SAAG = 3.2 − 1.0 = 2.2 g/dL, well above the 1.1 threshold confirming portal hypertension. Ascites protein < 2.5 g/dL suggests cirrhosis as the cause rather than cardiac ascites (which typically has high ascites protein). This is the most common clinical scenario.

Tips & Best Practices

Practical Guidance

Use consistent units, verify assumptions, and document conversion standards for repeatable outcomes.

Common Pitfalls

Most mistakes come from mixed standards, rounding too early, or misread labels. Recheck final values before use. ## Practical Notes

Use this for repeatability, keep assumptions explicit. ## Practical Notes

Track units and conversion paths before applying the result. ## Practical Notes

Use this note as a quick practical validation checkpoint. ## Practical Notes

Keep this guidance aligned to expected inputs. ## Practical Notes

Use as a sanity check against edge-case outputs. ## Practical Notes

Capture likely mistakes before publishing this value. ## Practical Notes

Document expected ranges when sharing results.

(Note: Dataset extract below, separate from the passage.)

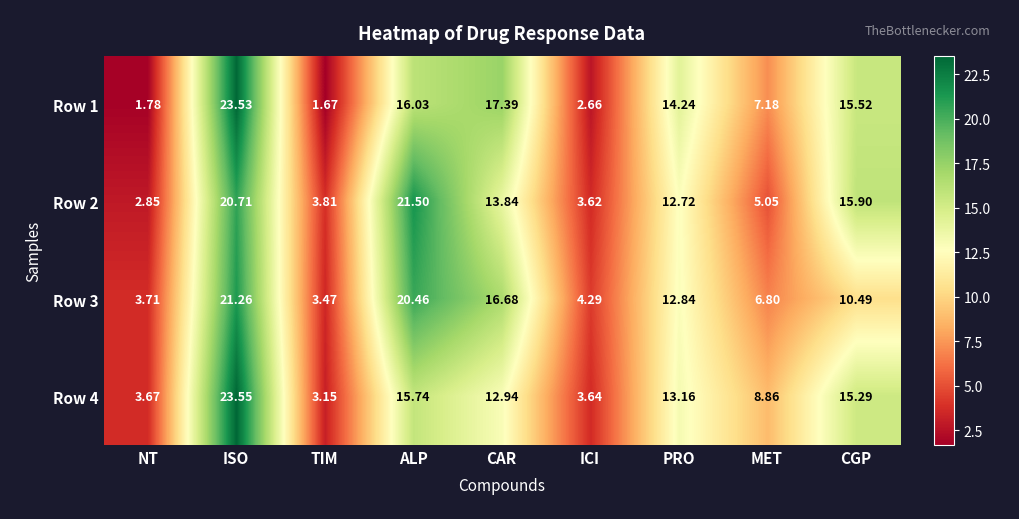

At how many categories does at least one series exceed 21?

2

Frequently Asked Questions

Why is SAAG better than the transudate/exudate classification?

The old transudate/exudate classification (Light's criteria adapted from pleural fluid) misclassified 15–20% of ascites samples. SAAG has 97% accuracy for identifying portal hypertension because it directly reflects the portal pressure gradient, regardless of diuretic use or albumin infusions.

What does a high SAAG with high protein mean?

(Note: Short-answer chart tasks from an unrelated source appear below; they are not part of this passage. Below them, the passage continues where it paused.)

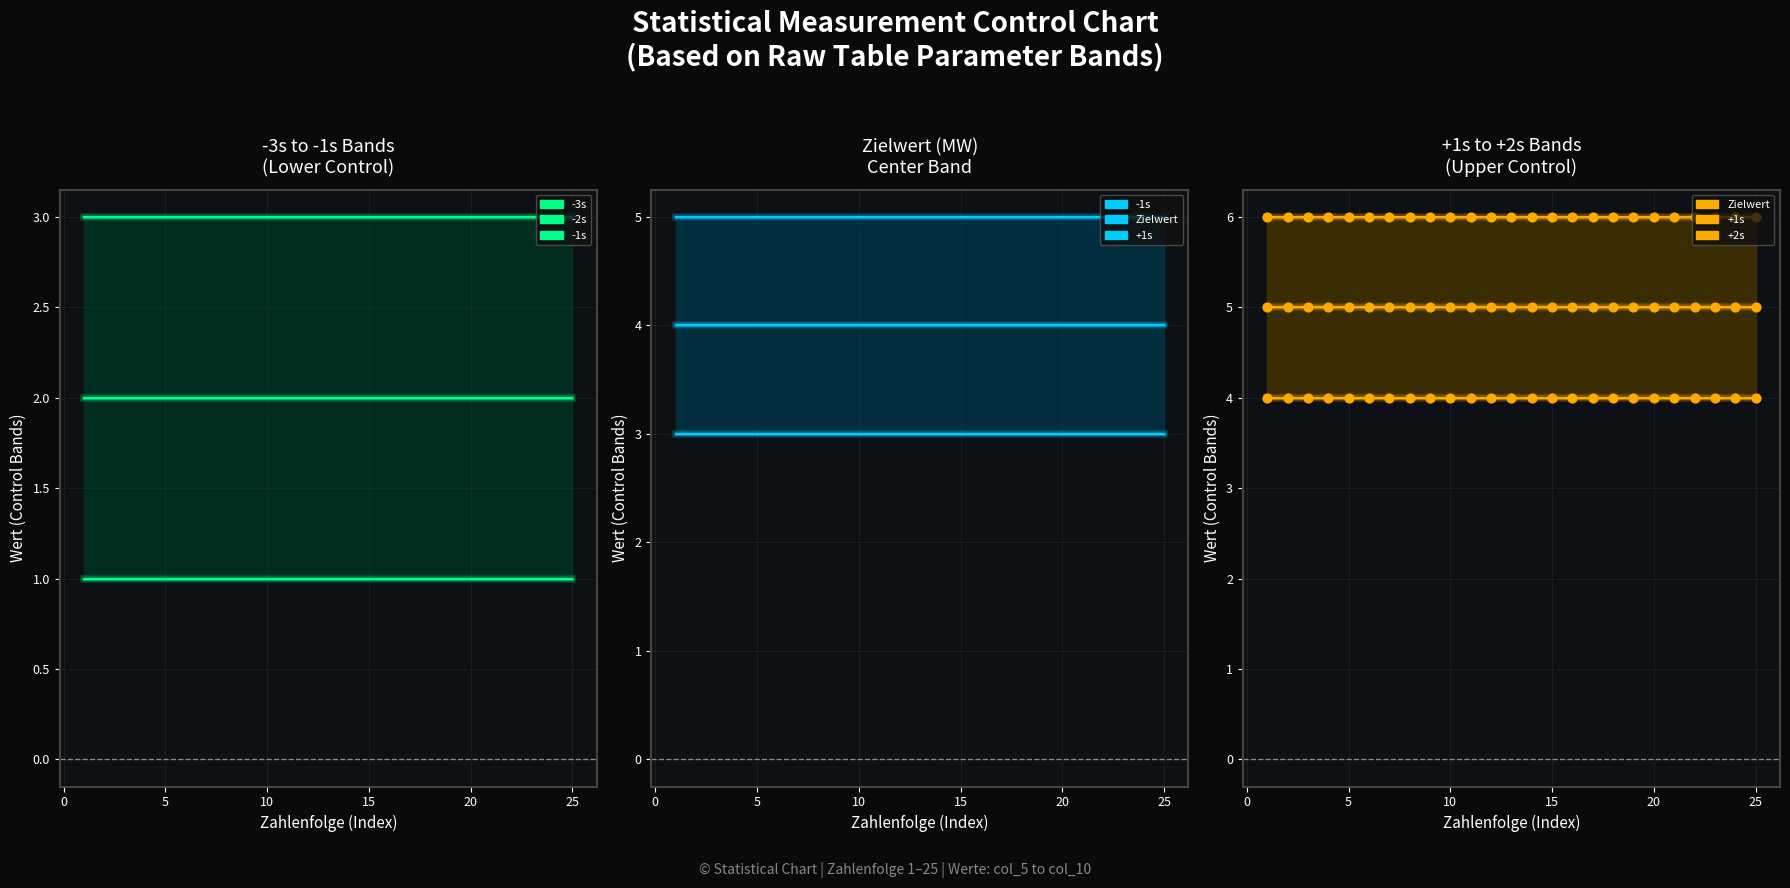

At how many categories does at least one series exceed 2?

25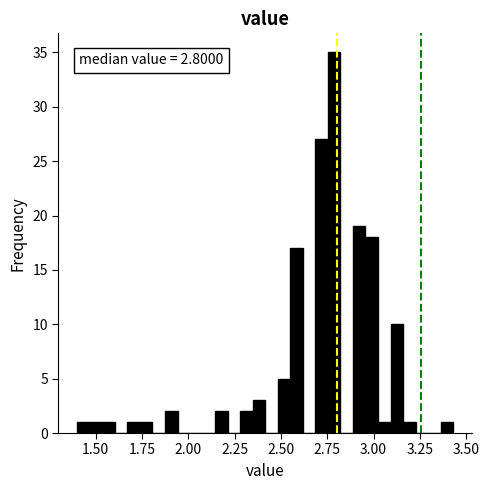

Around what value on the x-axis is the tallest bar? Give the approximate position of its centre, as read against the axis.

2.80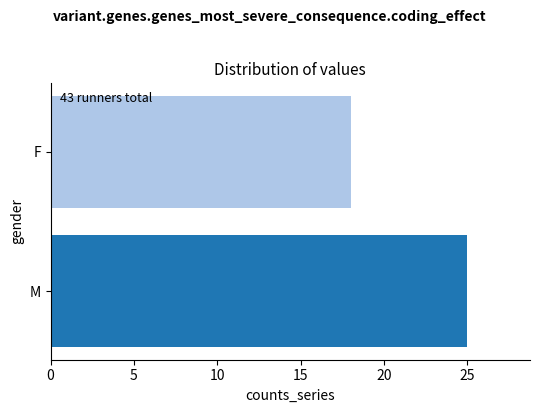

What is the average value?

22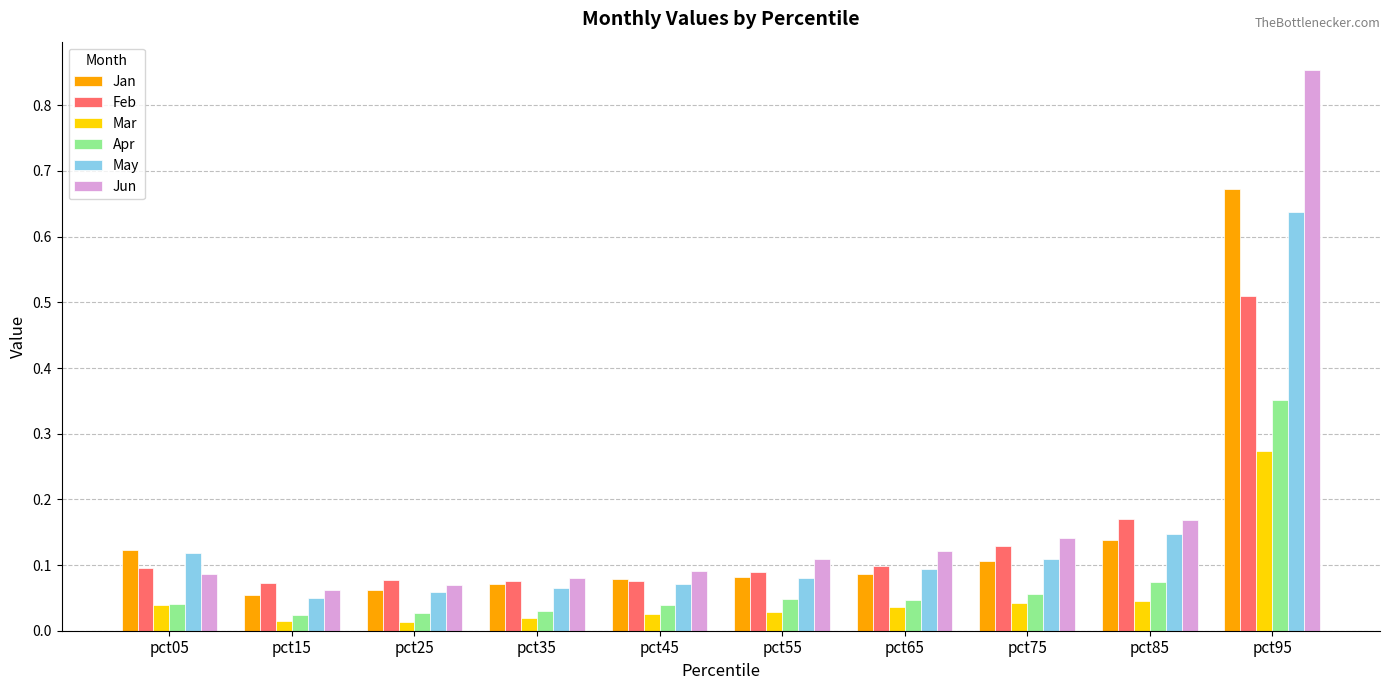

Between pct05 and pct95, which series saw the biggest shift?

Jun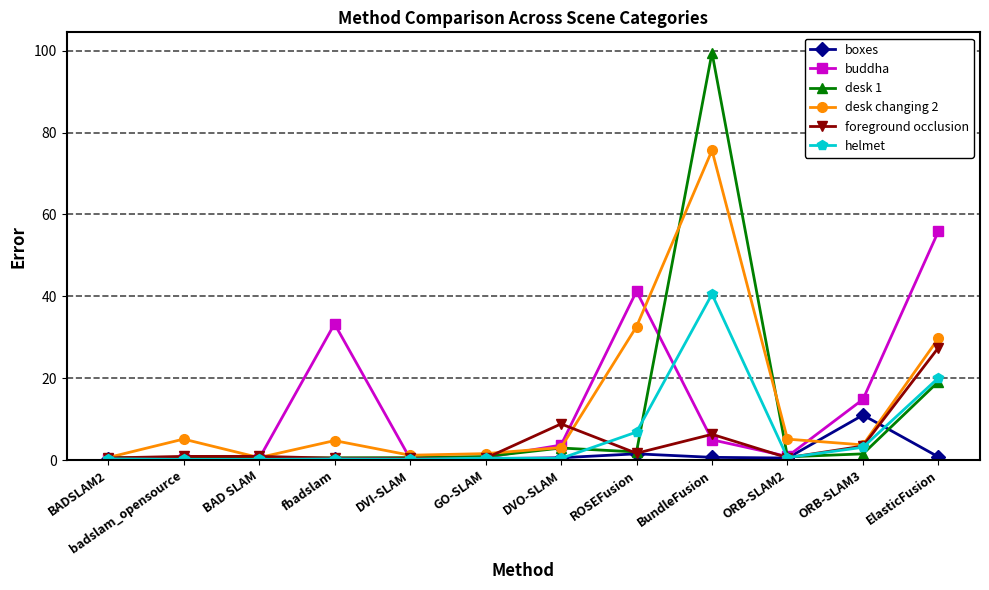

At which category is the sum across all series the highest?

BundleFusion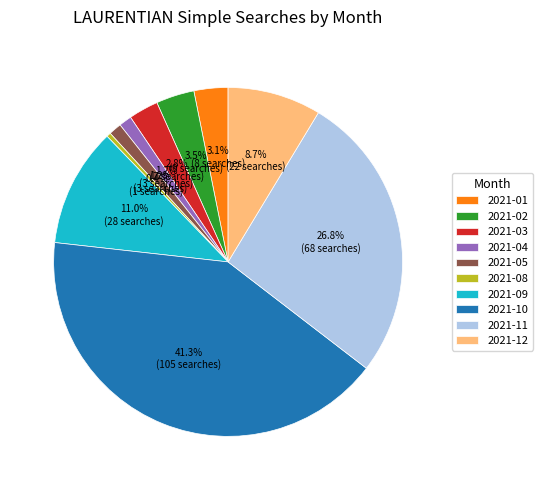

True or false: 2021-09 accounts for 1% of the total.

False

A SAAG ≥ 1.1 (portal hypertension) with ascites protein ≥ 2.5 g/dL suggests cardiac ascites (CHF, constrictive pericarditis) or acute Budd-Chiari syndrome. In cardiac ascites, the hepatic sinusoidal pressure is elevated by right heart failure rather than liver disease.

When should I suspect SBP?

Suspect SBP in any cirrhotic patient with ascites who develops fever, abdominal pain, encephalopathy, renal deterioration, or unexplained clinical worsening. Diagnostic paracentesis should be performed before starting antibiotics. ANC ≥ 250/µL with positive culture confirms SBP.

Can SAAG be falsely low?

Yes. Severe hypoalbuminemia (serum albumin < 1.0 g/dL) can compress the SAAG, making it falsely low even with portal hypertension. In such cases, clinical context and imaging (splenomegaly, varices) should guide diagnosis.

What additional tests should be sent on ascites fluid?

Routine: cell count with differential, albumin, total protein. If infection suspected: Gram stain, culture (inoculate blood culture bottles at bedside). If malignancy suspected: cytology, CEA, LDH. If TB suspected: AFB smear/culture, adenosine deaminase (ADA).

How often should cirrhotic patients have paracentesis?

Diagnostic paracentesis should be performed at every hospital admission in cirrhotic patients with ascites, whenever infection is suspected, and when new symptoms develop. It is a safe procedure even with coagulopathy (do not transfuse platelets/FFP unless profoundly abnormal).